Q. エボラ出血熱はどのような病気ですか?
A. エボラウイルスによるウイルス感染症です。
エボラ出血熱は1976年に初めてアフリカで流行した新しい感染症です。エボラウイルスの名前は最初に患者が発生したアフリカのザイール・ヤンブクを流れる川の名前が由来になってます。

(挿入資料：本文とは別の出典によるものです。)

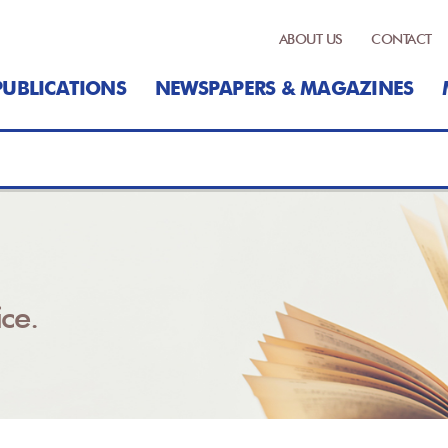
ABOUT US
CONTACT
PUBLICATIONS
NEWSPAPERS & MAGAZINES
ce.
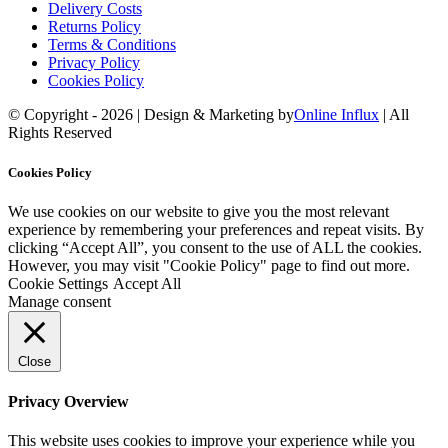
Delivery Costs
Returns Policy
Terms & Conditions
Privacy Policy
Cookies Policy
© Copyright -
2026 | Design & Marketing by
Online Influx
| All
Rights Reserved
Facebook
Twitter
YouTube
Instagram
Rss
Email
Cookies Policy
We use cookies on our website to give you the most relevant
experience by remembering your preferences and repeat visits. By
clicking “Accept All”, you consent to the use of ALL the cookies.
However, you may visit "Cookie Policy" page to find out more.
Cookie Settings
Accept All
Manage consent
Close
Privacy Overview
This website uses cookies to improve your experience while you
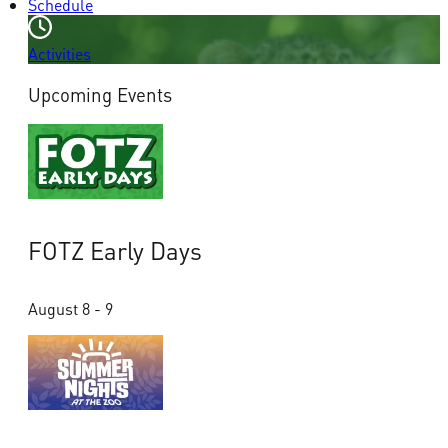
Schedule
Activities
Upcoming Events
FOTZ Early Days
August 8 - 9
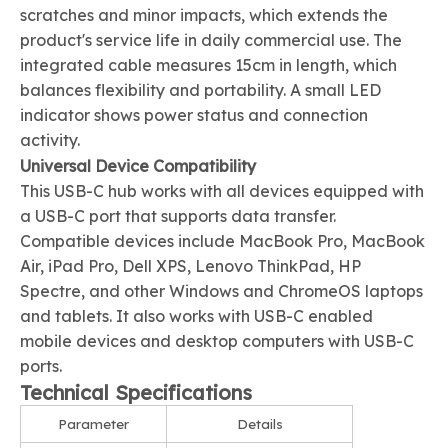
scratches and minor impacts, which extends the
product's service life in daily commercial use. The
integrated cable measures 15cm in length, which
balances flexibility and portability. A small LED
indicator shows power status and connection
activity.
Universal Device Compatibility
This USB-C hub works with all devices equipped with
a USB-C port that supports data transfer.
Compatible devices include MacBook Pro, MacBook
Air, iPad Pro, Dell XPS, Lenovo ThinkPad, HP
Spectre, and other Windows and ChromeOS laptops
and tablets. It also works with USB-C enabled
mobile devices and desktop computers with USB-C
ports.
Technical Specifications
Parameter
Details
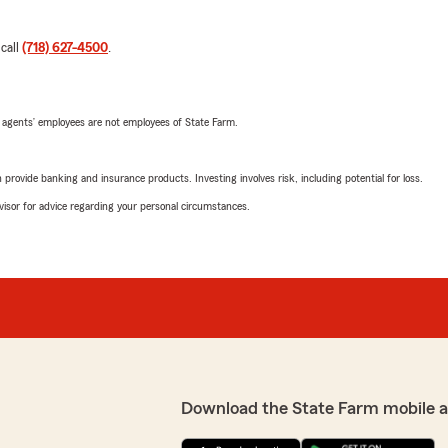
 call
(718) 627-4500
.
 agents’ employees are not employees of State Farm.
rovide banking and insurance products. Investing involves risk, including potential for loss.
advisor for advice regarding your personal circumstances.
Download the State Farm mobile 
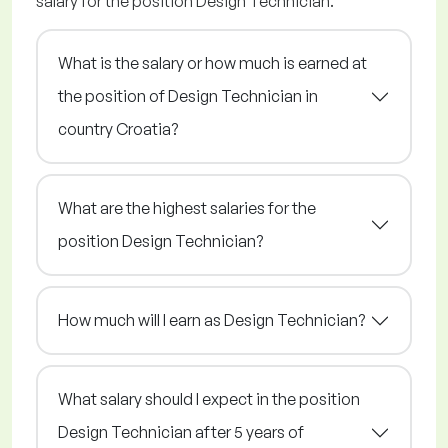
salary for the position Design Technician.
What is the salary or how much is earned at
the position of Design Technician in
country Croatia?
What are the highest salaries for the
position Design Technician?
How much will I earn as Design Technician?
What salary should I expect in the position
Design Technician after 5 years of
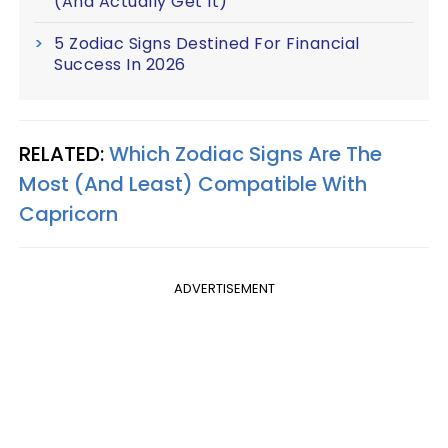
(And Actually Get It)
5 Zodiac Signs Destined For Financial
Success In 2026
RELATED:
Which Zodiac Signs Are The
Most (And Least) Compatible With
Capricorn
ADVERTISEMENT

Q. 日本ではエボラウイルス感染症は発生しているのですか?
A. 日本ではこれまで発生はありません。
エボラウイルスの感染よるエボラ出血熱は、感染症法で1類感染症に指定されており、日本では特殊な医療機関のみで治療することができます。これまで、エボラ出血熱は日本では発生していません。
Q. エボラ出血熱は人から人に感染しますか?
A. エボラ出血熱は動物から人、もしくは人から人に感染します。
エボラウイルスの感染経路はまだ確実に解明されていませんが、感染した人の血液、唾液などの体液、排泄物などに直接触ることによって感染すると考えられています。
Q. 何か特別な治療法はありますか?
A. 特別な治療法はありません。対症療法や全身の管理が重要となります。
エボラウイルスに対して有効な薬剤などは現時点では発見されていません。また、有効なワクチンもありません。エボラウイルス感染症は死亡率が高い、怖い感染症と考えられてきましたが、これまで発生した地域がアフリカ諸国など、十分な医療設備がない国であったため、日本などの先進的な医療施設では、適切な全身管理を行えばそれほど怖い病気ではないとも考えられています。
埼玉医科大学 感染症科・感染制御科 教授
医学博士
長崎大学医学部を卒業後、呼吸器内科、感染症内科で臨床および研究に従事。現在は埼玉医科大学病院で感染症の診療と院内感染対策を主な業務とし、学生や研修医の教育も行う。日本感染症学会の理事や厚生労働省の審議会などの役職も務める。